出題校にインタビュー!
立教新座中学校
2017年11月掲載
立教新座中学校の理科におけるアドミッション・ポリシーを聞いてみました。
1.段階を踏みながら解き進めていく問題
インタビュー1/3
オジギソウの不思議な動きのしくみを考える
久保先生 オジギソウは触るなど何らかの刺激を感知すると、素早く葉を閉じ、葉柄(ようへい)がおじぎをするように垂れ下がります。まるで“おじぎ”をするような不思議な動きを入試問題で問えないかと、数年前から考えていました。
オジギソウは小学生の夏休みの自由研究でよく使われていると聞きました。研究内容を調べると、熱を与えたり、線香の煙を近づけるなどして刺激の種類を変えて反応の有無を調べるものが多く、動きのしくみについては調べていないようでした。
おじぎのしくみは小学生が学ぶ内容ではありませんが、オジギソウは子どもが知っている身近な植物で、インパクトのある動きが興味を引くと思い、入試問題として出題しました。

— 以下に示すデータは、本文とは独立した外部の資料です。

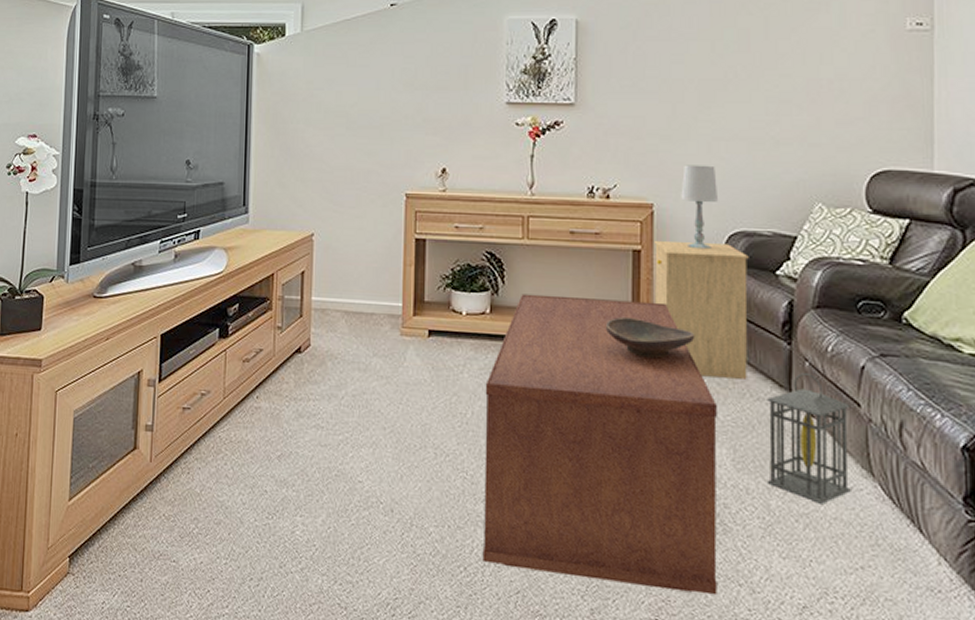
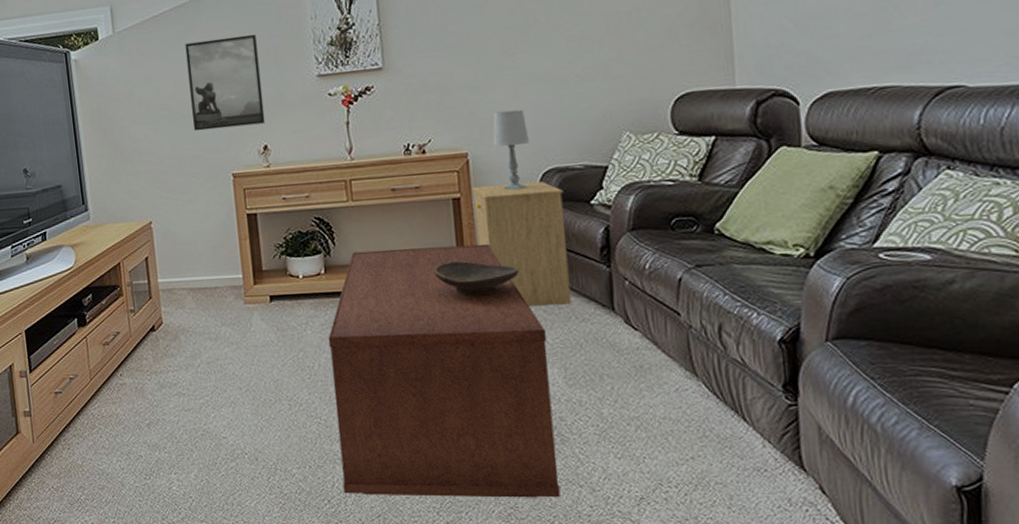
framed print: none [371,51,448,145] -> present [185,34,266,131]
lantern: present [766,373,851,504] -> none [591,291,677,407]

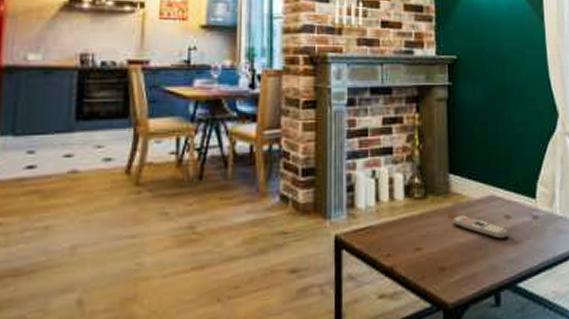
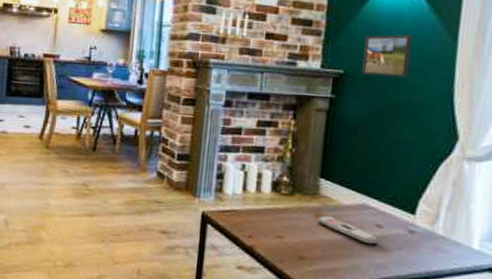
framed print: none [471,16,510,59] -> present [362,34,412,78]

本物を見てほしいのですが、原っぱがなくなった都市部では見られなくなりました。インターネットの動画を見て、「実際に見たい!」と思ってくれるといいですね。
理科/久保 裕一郎 先生
オジギソウを知らなくてもリード文を読めばわかる
久保先生 正答率は公にはしていません。この問題の難易度は高くないので、ほとんど間違えないのではないかと思っていましたが、⑤の語群を間違えて選んだ受験生がいました。リード文をきちんと読まなかったのか、慌ててしまったのかもしれません。
男子は「早く問題を解きたい」という思いが強く、リード文を読まずに問題を解こうとする傾向があります。リード文を読む大切さを、この問題を通して気づいてほしいですね。

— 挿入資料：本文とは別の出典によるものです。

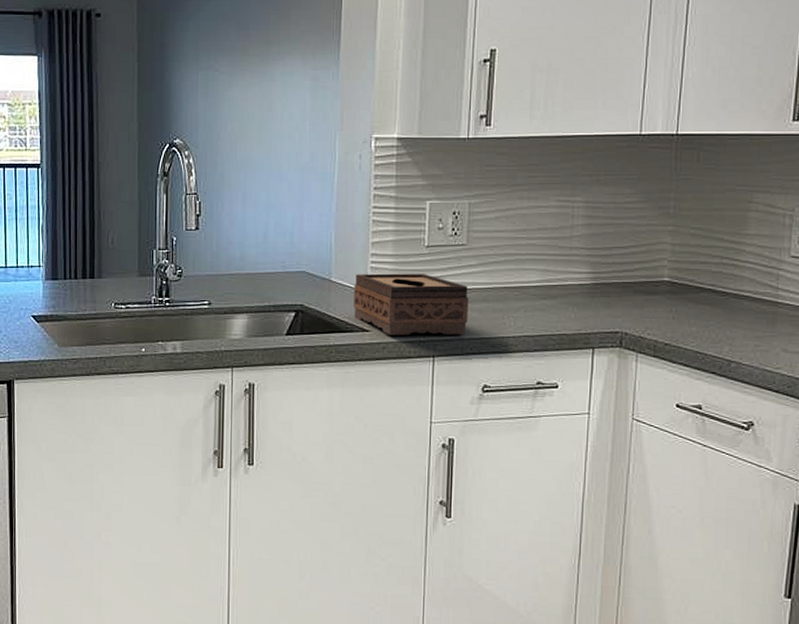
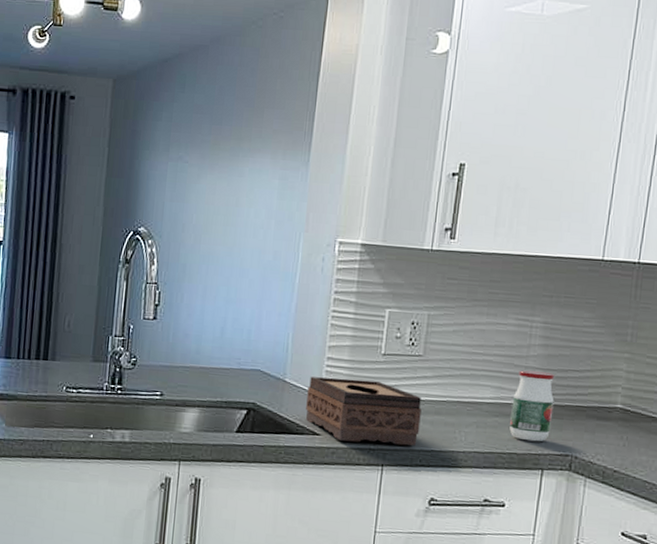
jar: none [558,251,601,321] -> present [509,370,555,442]

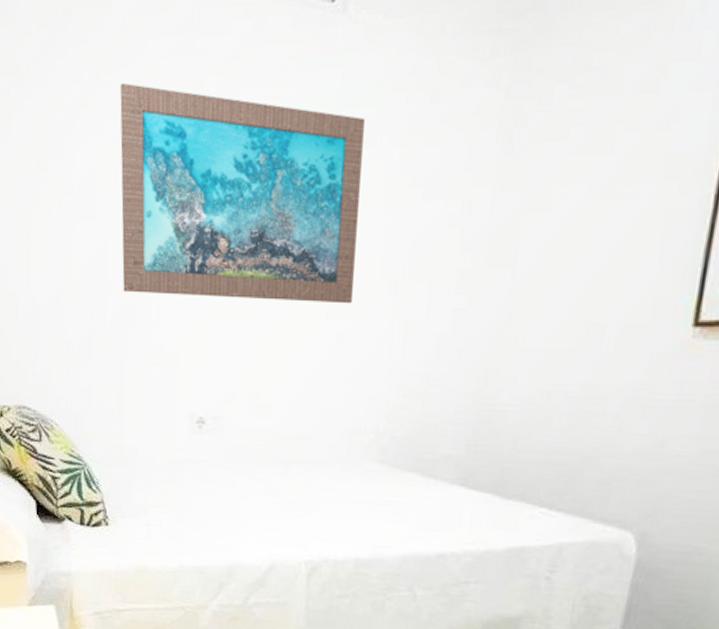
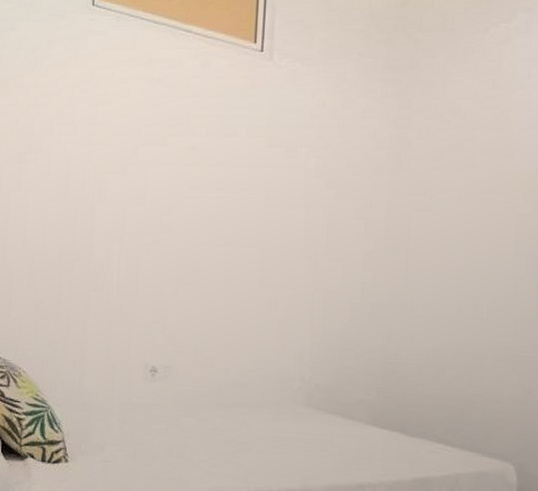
wall art: present [120,82,365,304] -> none [88,98,288,276]

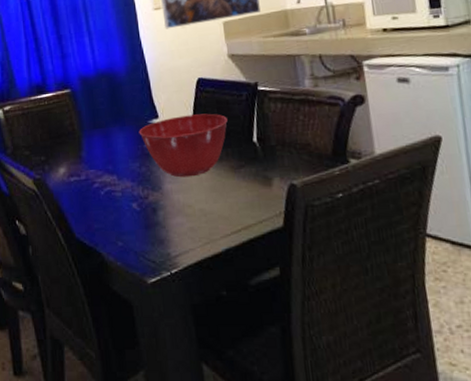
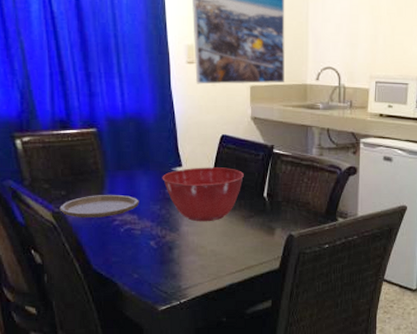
plate: none [40,155,118,183] -> present [59,194,139,218]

久保先生 この問題はオジギソウを知らなくても、リード文をきちんと読めば解き進められるように作りました。オジギソウを知らない受験生が、リード文を読んで「実際に見てみたい」と食いついてくれたらうれしいですね。
この問題に限らず、本校の入試問題は、「実験してみたい」「試してみたい」あるいは「本当にそうなるの?」と思わせるような問題づくりを心がけています。
立教新座中学校 校内
ステップ・バイ・ステップで問題を解く過程を楽しむ
久保先生 理科の入試問題は、4分野バランスよく出題しています。作問にあたっては物事を理解するプロセスを大切にしています。この問題でも、リード文をしっかり読み解き、必要な情報を整理して、自分で論理を組み立てる力を試しました。

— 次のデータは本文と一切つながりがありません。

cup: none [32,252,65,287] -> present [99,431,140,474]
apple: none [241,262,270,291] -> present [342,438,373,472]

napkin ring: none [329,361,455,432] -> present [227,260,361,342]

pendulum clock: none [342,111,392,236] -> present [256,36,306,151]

単に知っている・知らないを試す問題は解いていてもつまらないし、それでは記憶力のある受験生だけが優位になります。選択問題でも、いくつかステップを踏みながら正解にたどり着くような、やり甲斐がある問題を意識しています。
この問題に必要な力は、段階を踏んで物事をじっくり考える力です。生物の問題はどちらかというと、瞬発力よりも、読解力や考察力のようなじっくり考える力が求められるように思います。
解答のプロセスを踏みながら解き進む問題は、自分がどこまで理解できていて、どこから先が理解できなかったのか振り返ることができます。作問者も、問題を解くステップを区切ることで子どもがどこまで理解できたか確認できます。
立教新座中学校 校舎
物理の計算問題では「瞬発力」が必要
理科において、どんな問題で「瞬発力」が必要とされるのでしょうか。
久保先生 例えば、物理の計算問題は、比の関係を見つけるなど、一目見て「これだ」とひらめいたら一気に計算を進めるのがいい。逆に、一つひとつ考えていくとかえって行き詰まります。
物理の計算問題は計算ミスが気になります(2017年第1回入試は「電流と発熱」)。出てきた答えから、途中までは合っていることが推測されます。理科の問題では途中式を求めていないので、考え方が合っていても答えが間違えれば得点できません。簡単な計算なのでもったいないですね。
上位層はおそらく瞬発力で解いているのではないかと思います。まともに計算すると少し時間が足りないくらいの問題量です。一通り問題を解いていて正答率も高いということは、大人に近いような思考力ではないかと思います。